(Material provided)
========================================

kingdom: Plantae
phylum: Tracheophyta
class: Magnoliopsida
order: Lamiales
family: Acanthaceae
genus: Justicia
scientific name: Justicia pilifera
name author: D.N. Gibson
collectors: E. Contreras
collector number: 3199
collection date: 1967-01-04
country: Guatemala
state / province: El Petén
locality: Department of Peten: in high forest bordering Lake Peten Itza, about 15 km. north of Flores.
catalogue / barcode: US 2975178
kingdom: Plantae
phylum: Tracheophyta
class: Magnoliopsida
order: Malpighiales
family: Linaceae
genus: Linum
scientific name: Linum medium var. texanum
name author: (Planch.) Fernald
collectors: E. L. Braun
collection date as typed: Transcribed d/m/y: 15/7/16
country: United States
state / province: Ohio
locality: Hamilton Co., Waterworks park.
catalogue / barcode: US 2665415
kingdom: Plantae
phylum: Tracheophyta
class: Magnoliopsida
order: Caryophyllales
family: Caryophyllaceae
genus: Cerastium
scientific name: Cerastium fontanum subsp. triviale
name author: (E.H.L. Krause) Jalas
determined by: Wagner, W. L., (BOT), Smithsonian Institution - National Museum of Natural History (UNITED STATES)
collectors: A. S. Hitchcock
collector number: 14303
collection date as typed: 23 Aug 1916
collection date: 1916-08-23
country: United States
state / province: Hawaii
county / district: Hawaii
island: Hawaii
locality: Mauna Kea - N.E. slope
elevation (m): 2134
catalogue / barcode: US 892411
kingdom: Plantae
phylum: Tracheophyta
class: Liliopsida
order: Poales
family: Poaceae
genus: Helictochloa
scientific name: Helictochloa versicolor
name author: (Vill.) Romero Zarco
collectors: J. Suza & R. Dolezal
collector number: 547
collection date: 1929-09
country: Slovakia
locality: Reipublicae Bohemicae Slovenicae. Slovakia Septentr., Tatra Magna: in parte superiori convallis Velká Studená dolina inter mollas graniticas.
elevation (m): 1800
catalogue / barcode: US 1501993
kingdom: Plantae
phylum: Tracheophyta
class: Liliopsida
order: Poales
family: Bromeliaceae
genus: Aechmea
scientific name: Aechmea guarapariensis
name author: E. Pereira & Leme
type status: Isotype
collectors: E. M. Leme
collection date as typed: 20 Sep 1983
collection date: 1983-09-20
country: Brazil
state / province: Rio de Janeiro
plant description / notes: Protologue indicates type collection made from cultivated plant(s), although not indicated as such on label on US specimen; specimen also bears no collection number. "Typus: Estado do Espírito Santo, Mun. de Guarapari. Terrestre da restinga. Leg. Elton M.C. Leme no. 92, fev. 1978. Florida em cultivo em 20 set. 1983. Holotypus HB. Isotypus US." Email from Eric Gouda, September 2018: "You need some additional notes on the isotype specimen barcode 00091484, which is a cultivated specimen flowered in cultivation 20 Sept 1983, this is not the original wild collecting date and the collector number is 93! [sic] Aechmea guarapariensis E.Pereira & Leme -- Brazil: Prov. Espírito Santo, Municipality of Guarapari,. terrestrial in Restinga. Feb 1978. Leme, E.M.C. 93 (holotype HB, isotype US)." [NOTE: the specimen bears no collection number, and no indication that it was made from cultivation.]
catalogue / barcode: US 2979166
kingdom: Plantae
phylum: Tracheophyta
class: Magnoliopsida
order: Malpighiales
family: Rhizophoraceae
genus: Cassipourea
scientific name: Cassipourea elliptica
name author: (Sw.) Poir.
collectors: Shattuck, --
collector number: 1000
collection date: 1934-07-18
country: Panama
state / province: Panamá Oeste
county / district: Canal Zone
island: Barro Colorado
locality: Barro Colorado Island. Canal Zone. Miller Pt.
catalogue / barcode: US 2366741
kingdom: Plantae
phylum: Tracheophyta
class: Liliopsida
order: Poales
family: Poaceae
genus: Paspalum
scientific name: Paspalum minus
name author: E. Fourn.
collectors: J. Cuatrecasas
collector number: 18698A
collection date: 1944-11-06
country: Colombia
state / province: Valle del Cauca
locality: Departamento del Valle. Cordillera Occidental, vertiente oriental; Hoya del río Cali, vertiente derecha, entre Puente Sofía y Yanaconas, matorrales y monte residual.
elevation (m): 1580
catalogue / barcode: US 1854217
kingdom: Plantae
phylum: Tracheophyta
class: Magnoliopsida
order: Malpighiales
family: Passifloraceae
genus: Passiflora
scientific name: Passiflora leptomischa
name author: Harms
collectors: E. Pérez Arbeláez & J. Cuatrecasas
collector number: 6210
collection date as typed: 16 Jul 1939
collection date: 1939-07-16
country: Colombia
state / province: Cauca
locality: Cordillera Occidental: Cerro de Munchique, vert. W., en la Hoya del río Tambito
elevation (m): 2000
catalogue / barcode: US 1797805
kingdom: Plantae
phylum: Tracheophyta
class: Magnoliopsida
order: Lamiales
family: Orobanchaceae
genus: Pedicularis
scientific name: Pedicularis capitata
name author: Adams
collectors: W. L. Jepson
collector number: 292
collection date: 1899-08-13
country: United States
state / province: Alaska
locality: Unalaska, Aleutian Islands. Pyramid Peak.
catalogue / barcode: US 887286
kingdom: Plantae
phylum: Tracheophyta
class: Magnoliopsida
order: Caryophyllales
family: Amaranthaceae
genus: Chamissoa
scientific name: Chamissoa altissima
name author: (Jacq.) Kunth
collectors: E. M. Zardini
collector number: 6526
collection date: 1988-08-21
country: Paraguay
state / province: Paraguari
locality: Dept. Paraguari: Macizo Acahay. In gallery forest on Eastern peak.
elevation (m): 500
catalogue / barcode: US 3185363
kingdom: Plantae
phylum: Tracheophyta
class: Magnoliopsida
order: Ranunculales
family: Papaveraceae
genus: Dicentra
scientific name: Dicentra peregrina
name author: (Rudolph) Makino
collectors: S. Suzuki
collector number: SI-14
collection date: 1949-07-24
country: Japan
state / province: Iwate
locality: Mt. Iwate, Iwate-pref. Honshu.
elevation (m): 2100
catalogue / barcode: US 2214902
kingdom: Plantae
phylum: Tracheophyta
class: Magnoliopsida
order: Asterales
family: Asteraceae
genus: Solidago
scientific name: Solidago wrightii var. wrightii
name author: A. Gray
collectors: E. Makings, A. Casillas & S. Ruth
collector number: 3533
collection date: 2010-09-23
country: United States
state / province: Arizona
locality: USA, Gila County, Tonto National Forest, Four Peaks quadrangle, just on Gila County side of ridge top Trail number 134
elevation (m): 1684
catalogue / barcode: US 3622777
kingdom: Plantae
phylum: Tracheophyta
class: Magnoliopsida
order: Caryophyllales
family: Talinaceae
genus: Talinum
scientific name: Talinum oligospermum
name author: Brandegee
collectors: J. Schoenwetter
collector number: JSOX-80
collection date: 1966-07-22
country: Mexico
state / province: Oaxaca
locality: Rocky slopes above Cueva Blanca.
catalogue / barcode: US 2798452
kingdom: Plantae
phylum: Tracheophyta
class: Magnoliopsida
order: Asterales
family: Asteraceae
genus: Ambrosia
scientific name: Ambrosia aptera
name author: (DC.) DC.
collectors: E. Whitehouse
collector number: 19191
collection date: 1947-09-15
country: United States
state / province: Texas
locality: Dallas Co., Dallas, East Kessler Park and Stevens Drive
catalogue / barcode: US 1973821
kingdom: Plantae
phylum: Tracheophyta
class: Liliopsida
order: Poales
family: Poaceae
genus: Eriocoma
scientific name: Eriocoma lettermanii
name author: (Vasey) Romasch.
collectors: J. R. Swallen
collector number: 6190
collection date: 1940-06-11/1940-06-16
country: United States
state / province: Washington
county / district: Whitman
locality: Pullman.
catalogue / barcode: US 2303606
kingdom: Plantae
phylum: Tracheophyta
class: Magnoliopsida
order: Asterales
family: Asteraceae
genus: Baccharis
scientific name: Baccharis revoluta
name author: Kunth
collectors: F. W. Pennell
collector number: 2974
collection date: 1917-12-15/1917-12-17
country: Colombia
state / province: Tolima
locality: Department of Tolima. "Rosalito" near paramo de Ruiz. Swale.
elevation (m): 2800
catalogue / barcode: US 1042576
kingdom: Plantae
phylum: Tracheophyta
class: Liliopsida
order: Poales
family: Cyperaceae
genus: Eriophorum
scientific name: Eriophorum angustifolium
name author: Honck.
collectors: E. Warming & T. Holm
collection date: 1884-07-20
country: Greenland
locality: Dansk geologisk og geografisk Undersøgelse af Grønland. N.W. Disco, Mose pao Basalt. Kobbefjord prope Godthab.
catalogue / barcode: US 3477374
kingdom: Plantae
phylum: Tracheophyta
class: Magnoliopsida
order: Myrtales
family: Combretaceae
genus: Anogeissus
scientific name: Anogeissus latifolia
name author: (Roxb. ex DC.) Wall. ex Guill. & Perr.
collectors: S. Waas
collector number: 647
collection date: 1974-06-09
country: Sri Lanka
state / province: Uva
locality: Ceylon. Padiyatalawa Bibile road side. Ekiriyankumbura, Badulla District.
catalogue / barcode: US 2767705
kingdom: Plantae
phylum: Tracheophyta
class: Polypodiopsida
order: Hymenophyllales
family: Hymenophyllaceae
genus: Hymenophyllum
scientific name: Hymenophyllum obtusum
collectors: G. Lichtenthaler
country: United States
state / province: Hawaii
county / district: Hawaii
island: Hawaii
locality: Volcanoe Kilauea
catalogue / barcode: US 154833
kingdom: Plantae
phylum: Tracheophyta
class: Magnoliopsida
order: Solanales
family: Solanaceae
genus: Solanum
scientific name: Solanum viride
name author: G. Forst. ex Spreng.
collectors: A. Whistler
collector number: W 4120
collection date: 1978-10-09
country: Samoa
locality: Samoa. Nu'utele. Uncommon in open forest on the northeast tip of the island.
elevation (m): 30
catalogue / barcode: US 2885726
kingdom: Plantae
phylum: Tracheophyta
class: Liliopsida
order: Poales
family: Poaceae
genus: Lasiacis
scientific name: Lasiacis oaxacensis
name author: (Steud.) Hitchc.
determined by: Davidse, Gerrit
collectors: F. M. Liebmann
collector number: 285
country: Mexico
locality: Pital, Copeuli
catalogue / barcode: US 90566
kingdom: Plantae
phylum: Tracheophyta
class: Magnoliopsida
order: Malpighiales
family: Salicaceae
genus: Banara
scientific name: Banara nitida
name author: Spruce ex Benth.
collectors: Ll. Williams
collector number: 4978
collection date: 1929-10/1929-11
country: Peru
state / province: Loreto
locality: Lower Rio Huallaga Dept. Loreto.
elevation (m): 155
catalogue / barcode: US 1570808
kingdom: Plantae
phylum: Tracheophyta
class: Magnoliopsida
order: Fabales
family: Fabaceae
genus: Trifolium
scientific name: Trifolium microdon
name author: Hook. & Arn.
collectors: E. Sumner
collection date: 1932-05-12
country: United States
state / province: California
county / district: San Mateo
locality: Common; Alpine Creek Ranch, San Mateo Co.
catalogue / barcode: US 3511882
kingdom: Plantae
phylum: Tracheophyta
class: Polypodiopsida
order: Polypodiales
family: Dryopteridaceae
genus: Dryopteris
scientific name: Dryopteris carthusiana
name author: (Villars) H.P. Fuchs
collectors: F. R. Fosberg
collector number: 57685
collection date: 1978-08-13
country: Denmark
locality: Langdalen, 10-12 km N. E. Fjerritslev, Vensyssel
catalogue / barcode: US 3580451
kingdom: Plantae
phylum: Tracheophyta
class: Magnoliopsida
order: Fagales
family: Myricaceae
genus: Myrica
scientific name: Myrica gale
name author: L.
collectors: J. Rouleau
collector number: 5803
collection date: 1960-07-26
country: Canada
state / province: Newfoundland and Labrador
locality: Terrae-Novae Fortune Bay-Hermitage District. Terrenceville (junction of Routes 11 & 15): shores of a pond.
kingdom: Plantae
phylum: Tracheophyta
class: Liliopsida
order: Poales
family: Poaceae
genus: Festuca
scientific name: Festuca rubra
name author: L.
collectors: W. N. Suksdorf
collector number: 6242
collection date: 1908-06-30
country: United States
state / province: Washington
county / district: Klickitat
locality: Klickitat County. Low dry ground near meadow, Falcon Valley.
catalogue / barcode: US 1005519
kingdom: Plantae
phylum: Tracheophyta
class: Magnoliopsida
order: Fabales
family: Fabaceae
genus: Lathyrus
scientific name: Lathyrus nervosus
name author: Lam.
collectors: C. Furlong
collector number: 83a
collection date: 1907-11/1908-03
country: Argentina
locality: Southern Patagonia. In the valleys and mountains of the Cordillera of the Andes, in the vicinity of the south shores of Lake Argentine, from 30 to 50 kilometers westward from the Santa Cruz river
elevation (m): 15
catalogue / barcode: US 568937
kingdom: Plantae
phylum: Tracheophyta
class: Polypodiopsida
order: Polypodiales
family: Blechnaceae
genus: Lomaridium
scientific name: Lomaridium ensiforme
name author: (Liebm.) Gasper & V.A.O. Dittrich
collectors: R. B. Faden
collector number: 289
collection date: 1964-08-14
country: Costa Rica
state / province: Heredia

========================================

Can you print everything from the line containing "family: Salicaceae" down to the line containing "state / province: Loreto", both included, word for word and with nothing else?

family: Salicaceae
genus: Banara
scientific name: Banara nitida
name author: Spruce ex Benth.
collectors: Ll. Williams
collector number: 4978
collection date: 1929-10/1929-11
country: Peru
state / province: Loreto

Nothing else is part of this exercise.